-- TEXT FOR ANALYSIS --
----------

PAPP-A, pregnancy associated plasma protein-A; IUGR, intrauterine growth retardation; CDH, congenital diaphragmatic hernia; CHD, congenital heart disease; MoM, multiples of the median; NT, nuchal translucency (1st trimester); NF, nuchal fold (2nd trimester); ASD, atrial septal defect; VSD, ventricular septal defect.
Intra-uterine growth retardation was the most common ultrasound finding, affecting 43/53 pregnancies. Although IUGR was detected on average at 25 weeks (late in the second trimester) and was identified as early as 16 weeks [Bruner and Hsia, 1990], it was minimal in its early appearance (Fig 1). Not until later gestation did it become significant enough in itself to warrant investigation. IUGR was generally symmetric, affecting all measurements, and progressive throughout the late second and third trimester. Table II documents the growth parameters and centiles/standard deviations when detailed sonographic measurements were available. Although IUGR was often not formally diagnosed until growth parameters were below the 5th–10th centiles, growth parameters were below the 50th centile for the majority of scans performed earlier in pregnancy.
Plot of fetal growth measurements of four patients with CdLS in whom multiple measurements were available. UA, ultrasound age; GA, gestational age.
Table II
Prenatal Ultrasound Growth Measurements and Centiles.

----------

-- EXCERPTED DATA --
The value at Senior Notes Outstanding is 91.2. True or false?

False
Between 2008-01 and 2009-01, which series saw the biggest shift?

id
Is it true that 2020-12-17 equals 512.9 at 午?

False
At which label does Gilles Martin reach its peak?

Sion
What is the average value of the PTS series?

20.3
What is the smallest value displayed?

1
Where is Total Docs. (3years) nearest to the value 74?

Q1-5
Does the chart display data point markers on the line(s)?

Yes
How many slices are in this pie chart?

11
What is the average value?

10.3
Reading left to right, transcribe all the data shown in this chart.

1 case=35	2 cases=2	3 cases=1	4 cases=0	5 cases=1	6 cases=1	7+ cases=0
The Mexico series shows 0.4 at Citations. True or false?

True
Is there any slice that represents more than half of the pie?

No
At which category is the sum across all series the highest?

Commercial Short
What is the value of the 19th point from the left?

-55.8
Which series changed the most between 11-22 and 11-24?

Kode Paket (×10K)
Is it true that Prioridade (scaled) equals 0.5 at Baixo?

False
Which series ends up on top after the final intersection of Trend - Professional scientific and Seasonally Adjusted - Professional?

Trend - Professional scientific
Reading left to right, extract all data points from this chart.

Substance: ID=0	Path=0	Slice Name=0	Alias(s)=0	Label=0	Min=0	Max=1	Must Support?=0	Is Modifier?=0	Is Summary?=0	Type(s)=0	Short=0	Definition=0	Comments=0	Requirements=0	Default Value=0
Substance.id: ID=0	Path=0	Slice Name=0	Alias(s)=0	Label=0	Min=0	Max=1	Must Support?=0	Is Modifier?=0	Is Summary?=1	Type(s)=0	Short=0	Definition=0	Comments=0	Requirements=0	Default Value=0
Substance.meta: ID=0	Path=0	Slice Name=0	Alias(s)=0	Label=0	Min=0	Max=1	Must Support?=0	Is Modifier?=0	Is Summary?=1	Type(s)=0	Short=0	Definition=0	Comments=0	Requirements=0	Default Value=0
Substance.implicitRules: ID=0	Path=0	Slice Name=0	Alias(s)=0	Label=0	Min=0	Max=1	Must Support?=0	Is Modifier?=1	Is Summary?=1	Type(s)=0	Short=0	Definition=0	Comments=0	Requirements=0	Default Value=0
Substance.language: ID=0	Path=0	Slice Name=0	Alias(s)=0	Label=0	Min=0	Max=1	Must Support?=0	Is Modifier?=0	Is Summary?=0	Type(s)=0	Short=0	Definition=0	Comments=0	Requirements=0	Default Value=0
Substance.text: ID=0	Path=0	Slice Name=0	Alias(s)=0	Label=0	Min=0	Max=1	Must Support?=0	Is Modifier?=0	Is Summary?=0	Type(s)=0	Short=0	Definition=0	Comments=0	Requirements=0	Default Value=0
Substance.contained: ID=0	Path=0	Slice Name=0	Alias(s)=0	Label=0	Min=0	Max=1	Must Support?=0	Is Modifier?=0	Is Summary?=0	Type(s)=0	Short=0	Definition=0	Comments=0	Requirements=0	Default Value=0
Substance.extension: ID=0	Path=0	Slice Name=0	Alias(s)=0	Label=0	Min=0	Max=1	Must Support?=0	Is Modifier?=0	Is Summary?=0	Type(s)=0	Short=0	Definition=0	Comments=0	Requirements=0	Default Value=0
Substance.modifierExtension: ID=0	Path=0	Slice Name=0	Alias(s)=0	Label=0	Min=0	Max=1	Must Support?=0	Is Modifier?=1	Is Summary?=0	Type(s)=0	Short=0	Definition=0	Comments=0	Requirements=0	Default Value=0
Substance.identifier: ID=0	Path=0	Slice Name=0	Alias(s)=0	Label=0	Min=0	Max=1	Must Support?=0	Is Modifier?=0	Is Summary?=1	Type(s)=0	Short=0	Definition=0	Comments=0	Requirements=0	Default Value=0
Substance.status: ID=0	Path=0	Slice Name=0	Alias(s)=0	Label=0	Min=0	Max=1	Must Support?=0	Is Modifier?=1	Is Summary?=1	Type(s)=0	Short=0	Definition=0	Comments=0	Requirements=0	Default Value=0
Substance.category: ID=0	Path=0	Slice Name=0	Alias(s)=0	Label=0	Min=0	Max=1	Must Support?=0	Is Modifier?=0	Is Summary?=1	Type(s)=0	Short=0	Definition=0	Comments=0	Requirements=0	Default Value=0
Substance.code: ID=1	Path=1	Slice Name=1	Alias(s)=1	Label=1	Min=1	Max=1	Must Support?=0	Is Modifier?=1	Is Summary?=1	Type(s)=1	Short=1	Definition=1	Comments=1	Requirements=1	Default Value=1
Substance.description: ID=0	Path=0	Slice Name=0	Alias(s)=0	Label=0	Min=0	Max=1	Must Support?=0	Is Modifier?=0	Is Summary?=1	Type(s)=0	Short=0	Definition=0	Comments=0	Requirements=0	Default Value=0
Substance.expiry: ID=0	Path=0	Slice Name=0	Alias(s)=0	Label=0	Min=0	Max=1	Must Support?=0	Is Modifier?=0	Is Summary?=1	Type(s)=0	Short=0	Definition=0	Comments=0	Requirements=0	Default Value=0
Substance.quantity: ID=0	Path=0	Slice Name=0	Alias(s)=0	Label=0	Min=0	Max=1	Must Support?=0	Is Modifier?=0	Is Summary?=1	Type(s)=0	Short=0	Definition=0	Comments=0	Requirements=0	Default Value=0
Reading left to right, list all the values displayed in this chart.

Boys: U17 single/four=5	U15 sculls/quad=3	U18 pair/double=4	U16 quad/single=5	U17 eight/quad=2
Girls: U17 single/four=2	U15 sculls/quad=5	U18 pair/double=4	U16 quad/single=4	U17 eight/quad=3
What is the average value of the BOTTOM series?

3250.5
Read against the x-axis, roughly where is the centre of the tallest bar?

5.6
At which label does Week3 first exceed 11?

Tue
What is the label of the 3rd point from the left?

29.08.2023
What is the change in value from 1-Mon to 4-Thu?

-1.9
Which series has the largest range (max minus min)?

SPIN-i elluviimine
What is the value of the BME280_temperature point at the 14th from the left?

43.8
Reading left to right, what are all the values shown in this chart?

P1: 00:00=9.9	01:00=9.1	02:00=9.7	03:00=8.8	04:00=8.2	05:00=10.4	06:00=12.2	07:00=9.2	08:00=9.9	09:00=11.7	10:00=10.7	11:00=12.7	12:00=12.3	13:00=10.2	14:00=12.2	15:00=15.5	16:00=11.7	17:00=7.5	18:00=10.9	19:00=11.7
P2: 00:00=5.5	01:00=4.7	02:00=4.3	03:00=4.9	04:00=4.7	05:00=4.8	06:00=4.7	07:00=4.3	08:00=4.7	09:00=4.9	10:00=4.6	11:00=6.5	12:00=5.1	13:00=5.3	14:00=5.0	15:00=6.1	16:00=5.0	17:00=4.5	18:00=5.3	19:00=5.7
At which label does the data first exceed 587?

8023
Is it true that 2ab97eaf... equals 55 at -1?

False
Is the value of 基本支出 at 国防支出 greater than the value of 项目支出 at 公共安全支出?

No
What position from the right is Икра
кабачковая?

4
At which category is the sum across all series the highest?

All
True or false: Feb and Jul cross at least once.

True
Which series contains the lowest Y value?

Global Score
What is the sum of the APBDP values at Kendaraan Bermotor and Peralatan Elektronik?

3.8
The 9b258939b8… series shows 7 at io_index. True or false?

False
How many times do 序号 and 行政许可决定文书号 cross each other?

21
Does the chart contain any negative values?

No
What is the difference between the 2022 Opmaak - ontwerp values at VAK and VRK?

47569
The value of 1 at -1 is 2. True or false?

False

----------

-- TASKS TO COMPLETE --
a. Translate this sentence from the passage on prenatal ultrasound findings into Spanish: "Intra-uterine growth retardation was the most common ultrasound finding, affecting 43/53 pregnancies."
b. Write a continuation of the passage on prenatal ultrasound findings, starting after its final line.
The material has nothing to do with the passage on prenatal ultrasound findings.

-- ANSWER SECTION --
a. El retraso del crecimiento intrauterino fue el hallazgo ecográfico más frecuente y afectó a 43/53 embarazos.

b.
| GA (weeks) | BPD (cm) | HC (cm) | AC (cm) | FL (cm) | EFW (grams) | |
|---|---|---|---|---|---|---|
| Case 2 | 23.9 | 5.9 (50th) | 20.9 (21st) | 17 (−2.5 SD) | 3.6 (2nd) | |
| 28.7 | 7.2 (37th) | 25.3 (11th) | 20 (−3.5 SD) | 4.4 (−4.1 SD) | ||
| 32.6 | 7 (−4.3 SD) | 25.7 (−3.3 SD) | 21.8 (−3.4 SD) | 4.8 (−5 SD) | ||
| Case 3 | 20.1 | 4.49 (36th) | 16.6 (29th) | 15.0 (21st) | 2.9 (25th) | |
| Case 5 | 27.0 | 6.5 (16th) | 23.6 (14th) | 19.7 (5th) | 4.4 (2nd) | |
| Case 7 | 18.7 | 4.1 (25th) | 15.5 (30th) | 12.6 (3rd) | 2.5 (11th) | 212 (25th) |
| 32.7 | Not reported | 25.8 (−3.24 SD) | 22.8 (−2.91 SD) | 5.0 (−4.29 SD) | 1049 (−2.44 SD) | |
| Case 8 | 19.8 | 4.4 (25th) | 16.2 (19th) | 14.3 (4th) | 3.0 (37th) | |
| 25.3 | 6.0 (25th) | 22.3 (27th) | 20.4 (68th) | 4.4 (50th) | 726 (39th) | |
| Case 12 | 20.3 | 4.7 (63rd) | 15.8 (13th) | 13.5 (−2.9 SD) | 3.0 (37th) | 300 (13th) |
| 26.3 | 6.7 (75th) | 23.1 (23rd) | 20.5 (8th) | 4.6 (37th) | 805 (34th) | |
| 30.0 | 7.4 (25th) | 26.6 (17th) | 24.4 (34th) | 5.5 (34th) | 1308 (23rd) | |
| 33.3 | 8.4 (63rd) | 30.6 (52nd) | 27.1 (15th) | 6.0 (16th) | 1817 (13th) | |
| 36.0 | 8.7 (25th) | 30.0 (5th) | 29.4 (23rd) | 6.4 (5th) | 2192 (6th) | |
| Case 13 | 18.4 | 3.9 (50th) | 14.4 (32nd) | 12.1 (31st) | 2.5 (50th) | |
| 22.1 | 5.0 (16th) | 18.9 (27th) | 15.6 (11th) | 3.7 (63rd) | 406 (19th) | |
| 33.3 | 6.9 (−4.7 SD) | 25 (−3.8 SD) | 23.6 (−2.6 SD) | 5.2 (−3.6 SD) | 1123 (1st) | |
| Case 14 | 28.0 | 5.7 (−4.66 SD) | 21.2 (−3.44 SD) | 17.2 (−4.4 SD) | 4.3 (−3.0 SD) | |
| Case 16 | 15.0 | 2.9 (48th) | 10.4 (27th) | 8.6(12th) | 1.4 (15th) | 100 (69th) |
| 32.6 | 8.0 (16th) | 28.2 (6th) | 25.6 (4th) | 5.7 (2nd) | 1514 (5th) | |
| 35.0 | 8.4 (16th) | 30.6 (19th) | 28.4 (16th) | 5.7 (−3.3 SD) | 1874 (4th) | |
| Case 19 | 19.3 | 4.7 (91st) | 16.3 (50th) | 14.4 (72nd) | 2.9 (63rd) | 296 (50th–90th) |
| 31.0 | 7.7 (37th) | 26.9 (9th) | 24.6 (5th) | 5.2 (1st) | 1300 (11th) | |
| Case 20 | 18.2 | 4.2 (84th) | 14.8 (42nd) | 12.9 (60th) | 2.6 (63rd) | 227 (50th–75th) |
GA, gestational age; BPD, biparietal diameter; HC, head circumference; AC, abdominal circumference; FL, femur length; EFW, estimated fetal weight. Centile or standard deviation of measurement is in parentheses.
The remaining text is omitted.